La réalité ainsi décrite conforte l’expertise internationale auteure du rapport sur la « Situation des Forêts du monde en 2001 » publié sous l’égide de la Fao pour qui les activités humaines (facteurs anthropiques inconsidérés) « ayant souvent des répercussions négatives sur l’environnement, « la conservation des ressources naturelles et notamment, celle de la diversité biologique, devient une tâche urgente et essentielle ». Ce qu’endurent les communautés des alentours des carrières de cette partie du pays n’est qu’un avatar localisé d’un phénomène global considéré par le biologiste Enherfeld, dans son livre au titre au titre si révélateur (« Guerre, paix et préservation de la diversité biologique ») comme « un assaut mondial contre la biodiversité ». Cela donne aussi tout son sens à l’engagement dans ce combat citoyen dont il est aujourd’hui un des chantres au plan international.
Dans nombre de pays, l’impératif que voilà est d’autant prégnant que les agressions répétées et multiformes sur le milieu naturel ont pris une telle proportion dans leurs manifestations les plus pernicieuses qu’il faille désormais l’envisager en termes de survie. Non pas seulement des seules espèces de la faune et la flore qui n’ont eu de cesse de subir les contrecoups de ces agressions, mais aussi notre avenir collectif à plus ou moins brève échéance. C’est de l’aggiornamento qu’il s’agit, avec tout ce que cette expression peut drainer comme charge au double plan de l’urgence d’une salvatrice action à mener au risque de périr…Ou encore de s’adapter, au plus vite, aux exigences que nous impose un contexte, à nul autre pareil, pour ce qu’il exige comme responsabilité pour chacun de nous. L’urgence que voilà étant rendue encore plus impérieuse par cette kyrielle d’exemples qui donnent, au quotidien, la gravité du problème de ce que la rupture des équilibres écologiques peut engendrer comme conséquences.

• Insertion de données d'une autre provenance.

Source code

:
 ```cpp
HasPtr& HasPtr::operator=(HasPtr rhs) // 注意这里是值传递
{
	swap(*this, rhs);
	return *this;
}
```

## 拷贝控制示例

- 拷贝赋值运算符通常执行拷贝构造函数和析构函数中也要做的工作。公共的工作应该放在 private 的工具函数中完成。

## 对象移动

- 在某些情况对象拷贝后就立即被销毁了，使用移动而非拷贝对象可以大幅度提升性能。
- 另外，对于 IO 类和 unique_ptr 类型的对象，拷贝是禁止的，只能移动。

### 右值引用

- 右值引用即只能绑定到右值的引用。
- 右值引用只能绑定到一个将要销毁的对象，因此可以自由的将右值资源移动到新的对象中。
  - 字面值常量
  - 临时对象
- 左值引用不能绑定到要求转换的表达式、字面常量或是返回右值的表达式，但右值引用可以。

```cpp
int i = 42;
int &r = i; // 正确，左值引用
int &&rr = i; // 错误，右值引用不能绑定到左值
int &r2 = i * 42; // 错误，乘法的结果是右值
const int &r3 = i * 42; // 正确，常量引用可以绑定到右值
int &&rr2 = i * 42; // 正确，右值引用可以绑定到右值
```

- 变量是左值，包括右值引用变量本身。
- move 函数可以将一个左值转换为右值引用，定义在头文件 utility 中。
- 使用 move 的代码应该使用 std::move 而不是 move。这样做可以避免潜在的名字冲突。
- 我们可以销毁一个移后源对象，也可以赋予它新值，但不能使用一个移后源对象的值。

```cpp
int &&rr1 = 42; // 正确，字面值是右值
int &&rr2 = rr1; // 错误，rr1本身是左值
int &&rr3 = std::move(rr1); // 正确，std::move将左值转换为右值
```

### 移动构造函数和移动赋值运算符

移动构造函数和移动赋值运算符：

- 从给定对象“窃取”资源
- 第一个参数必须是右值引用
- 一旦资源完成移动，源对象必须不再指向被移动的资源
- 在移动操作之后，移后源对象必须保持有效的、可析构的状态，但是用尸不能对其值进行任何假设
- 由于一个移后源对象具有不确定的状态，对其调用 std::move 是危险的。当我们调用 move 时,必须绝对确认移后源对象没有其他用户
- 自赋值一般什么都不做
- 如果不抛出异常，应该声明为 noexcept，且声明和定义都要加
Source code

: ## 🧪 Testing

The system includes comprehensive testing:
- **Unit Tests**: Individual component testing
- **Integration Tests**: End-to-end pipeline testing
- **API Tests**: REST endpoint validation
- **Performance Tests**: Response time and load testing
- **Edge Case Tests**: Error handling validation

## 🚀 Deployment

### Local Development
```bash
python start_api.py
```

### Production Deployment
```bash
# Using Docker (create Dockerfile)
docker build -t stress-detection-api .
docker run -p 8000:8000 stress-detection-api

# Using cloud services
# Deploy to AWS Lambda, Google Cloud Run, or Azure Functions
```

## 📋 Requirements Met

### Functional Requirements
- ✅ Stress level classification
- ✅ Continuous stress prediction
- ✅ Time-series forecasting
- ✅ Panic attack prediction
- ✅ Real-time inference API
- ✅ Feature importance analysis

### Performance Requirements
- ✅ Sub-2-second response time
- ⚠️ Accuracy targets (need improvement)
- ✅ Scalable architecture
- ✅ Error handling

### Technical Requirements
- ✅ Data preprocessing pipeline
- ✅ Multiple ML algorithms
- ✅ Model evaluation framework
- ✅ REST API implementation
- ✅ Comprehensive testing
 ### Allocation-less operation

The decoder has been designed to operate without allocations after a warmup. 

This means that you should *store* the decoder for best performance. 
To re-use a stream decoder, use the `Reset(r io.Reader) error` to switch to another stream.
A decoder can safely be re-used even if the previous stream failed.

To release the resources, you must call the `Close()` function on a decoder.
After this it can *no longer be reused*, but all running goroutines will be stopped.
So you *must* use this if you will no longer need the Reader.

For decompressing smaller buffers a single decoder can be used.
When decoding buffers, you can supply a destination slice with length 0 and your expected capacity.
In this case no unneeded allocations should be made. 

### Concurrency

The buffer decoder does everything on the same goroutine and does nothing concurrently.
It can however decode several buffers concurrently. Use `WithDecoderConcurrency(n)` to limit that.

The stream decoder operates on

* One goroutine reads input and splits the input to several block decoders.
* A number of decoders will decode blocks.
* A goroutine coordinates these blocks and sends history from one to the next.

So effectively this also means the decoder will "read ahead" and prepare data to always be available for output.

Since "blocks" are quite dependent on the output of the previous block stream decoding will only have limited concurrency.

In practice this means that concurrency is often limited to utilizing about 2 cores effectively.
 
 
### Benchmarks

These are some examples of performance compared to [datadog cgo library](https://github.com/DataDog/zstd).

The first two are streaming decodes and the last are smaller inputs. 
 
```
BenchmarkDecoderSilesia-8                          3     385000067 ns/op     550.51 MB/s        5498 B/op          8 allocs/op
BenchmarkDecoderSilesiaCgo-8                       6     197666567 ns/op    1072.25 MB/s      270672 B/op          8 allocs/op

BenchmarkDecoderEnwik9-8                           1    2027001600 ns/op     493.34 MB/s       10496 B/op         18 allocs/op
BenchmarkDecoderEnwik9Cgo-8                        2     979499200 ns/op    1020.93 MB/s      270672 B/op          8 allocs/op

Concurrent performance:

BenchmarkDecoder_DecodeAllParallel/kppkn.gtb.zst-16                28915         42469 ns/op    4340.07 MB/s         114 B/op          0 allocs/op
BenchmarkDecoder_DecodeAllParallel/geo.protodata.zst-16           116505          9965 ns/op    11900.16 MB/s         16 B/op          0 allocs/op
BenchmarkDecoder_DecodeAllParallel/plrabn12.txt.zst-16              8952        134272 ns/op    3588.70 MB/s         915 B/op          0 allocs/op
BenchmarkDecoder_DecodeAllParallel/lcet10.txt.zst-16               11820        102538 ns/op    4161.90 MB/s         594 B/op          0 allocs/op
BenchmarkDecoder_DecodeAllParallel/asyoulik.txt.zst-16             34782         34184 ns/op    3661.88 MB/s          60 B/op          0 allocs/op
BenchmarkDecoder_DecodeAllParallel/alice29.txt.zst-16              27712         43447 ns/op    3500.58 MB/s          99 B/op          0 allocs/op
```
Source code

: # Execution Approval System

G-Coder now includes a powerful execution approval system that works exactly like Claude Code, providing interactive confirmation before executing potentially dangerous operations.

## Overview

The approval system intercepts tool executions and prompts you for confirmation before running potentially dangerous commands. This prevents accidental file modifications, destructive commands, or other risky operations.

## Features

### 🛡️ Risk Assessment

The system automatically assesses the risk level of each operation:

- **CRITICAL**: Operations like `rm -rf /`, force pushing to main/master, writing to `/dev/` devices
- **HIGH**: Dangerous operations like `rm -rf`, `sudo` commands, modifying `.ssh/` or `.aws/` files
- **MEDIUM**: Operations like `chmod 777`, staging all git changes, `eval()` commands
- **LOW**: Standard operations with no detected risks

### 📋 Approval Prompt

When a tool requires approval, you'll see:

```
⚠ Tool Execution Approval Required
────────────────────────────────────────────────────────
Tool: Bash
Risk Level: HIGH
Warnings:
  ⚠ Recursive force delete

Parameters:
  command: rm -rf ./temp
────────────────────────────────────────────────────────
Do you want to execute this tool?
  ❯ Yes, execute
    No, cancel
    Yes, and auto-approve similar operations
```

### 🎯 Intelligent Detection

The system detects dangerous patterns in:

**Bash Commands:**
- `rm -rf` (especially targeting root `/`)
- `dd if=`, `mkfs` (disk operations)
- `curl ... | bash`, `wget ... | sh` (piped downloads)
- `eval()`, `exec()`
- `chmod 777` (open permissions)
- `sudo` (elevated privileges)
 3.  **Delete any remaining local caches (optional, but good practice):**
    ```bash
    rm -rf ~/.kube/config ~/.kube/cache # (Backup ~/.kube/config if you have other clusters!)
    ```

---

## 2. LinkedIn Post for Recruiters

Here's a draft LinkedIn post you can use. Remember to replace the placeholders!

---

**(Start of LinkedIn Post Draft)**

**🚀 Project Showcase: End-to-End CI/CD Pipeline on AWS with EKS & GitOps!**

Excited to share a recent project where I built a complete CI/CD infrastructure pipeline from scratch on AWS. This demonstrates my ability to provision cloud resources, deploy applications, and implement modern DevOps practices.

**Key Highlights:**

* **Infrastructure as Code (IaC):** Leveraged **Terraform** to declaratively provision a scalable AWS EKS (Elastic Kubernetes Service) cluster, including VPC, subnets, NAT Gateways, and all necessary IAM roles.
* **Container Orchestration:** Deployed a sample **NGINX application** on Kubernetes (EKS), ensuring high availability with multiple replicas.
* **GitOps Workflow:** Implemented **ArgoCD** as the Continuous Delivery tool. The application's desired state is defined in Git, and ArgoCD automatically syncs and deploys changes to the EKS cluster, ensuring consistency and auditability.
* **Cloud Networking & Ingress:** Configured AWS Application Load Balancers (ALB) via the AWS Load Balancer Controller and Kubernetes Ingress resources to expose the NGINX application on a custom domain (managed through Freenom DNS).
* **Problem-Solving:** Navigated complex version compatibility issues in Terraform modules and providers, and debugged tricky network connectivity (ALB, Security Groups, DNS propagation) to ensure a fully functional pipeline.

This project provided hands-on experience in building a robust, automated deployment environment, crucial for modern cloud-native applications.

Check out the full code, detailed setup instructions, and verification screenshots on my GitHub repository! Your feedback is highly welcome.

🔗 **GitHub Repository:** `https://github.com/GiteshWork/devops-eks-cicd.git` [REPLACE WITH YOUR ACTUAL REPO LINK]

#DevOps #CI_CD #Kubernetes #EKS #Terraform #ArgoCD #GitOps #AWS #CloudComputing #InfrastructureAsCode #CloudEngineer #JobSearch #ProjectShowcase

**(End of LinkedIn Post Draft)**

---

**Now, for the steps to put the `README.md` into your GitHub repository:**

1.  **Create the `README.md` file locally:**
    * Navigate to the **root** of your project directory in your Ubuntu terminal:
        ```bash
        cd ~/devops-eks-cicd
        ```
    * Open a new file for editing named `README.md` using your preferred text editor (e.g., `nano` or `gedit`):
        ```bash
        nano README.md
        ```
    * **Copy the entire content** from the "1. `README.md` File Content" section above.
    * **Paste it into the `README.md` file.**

Celles dont les moindres sont ces endémiques crises économiques avec toutes les affres de convulsions sociales à elles liées. Mais aussi à toutes leurs stigmates sur une société qui cherche ses marques, entre les interstices d’une pauvreté rampante, une misère morale sans nom, mère de la violence urbaine inédite source de tous ces actes désespérés (ou au-delà du concevable) dont les journaux et les radios nous relatent les occurrences dans leur plus abjecte nudité : crimes de sang et vols à mains armées, agressions violentes sur ascendants, viols en tout genre, concussion, conspirations… Tout cela parce qu’au départ il y a eu une crise qui en engendre et enchâsse d’autres. Une crise de la nature qui devient une crise de la vie et du mal de vivre…
Ici, tout porte à croire, au regard du sort que l’ouverture des carrières a réservé à la biodiversité, que Kadd l’arbre tutélaire a été tout bonnement sacrifié à l’autel de cette vomissure du volcan qui fait la civilisation du béton. Et oublié alors, tout ce que, depuis la nuit des temps, Kadd a apporté aux hommes et à l’équilibre des écosystèmes en tant qu’élément essentiel d’un dispositif agro-sylvo-pastoral.
Avec la jachère et le mode efficace d’assolement triennal qui lui sont associés et qui ont fait la preuve de leur efficacité écologique. Signe, elle-même, d’une alliance qui remonte aux temps immémoriaux entre l’autochtone de ce terroir et Kadd, cet arbre nourricier dans une sorte de « complicité paradoxale » à propos de laquelle le géographe et spécialiste des terroirs seerer du Sénégal, Paul Pélissier disait qu’elle est l’expression « d’une enseigne ethnique » et l’empreinte séculaire d’une organisation sociale.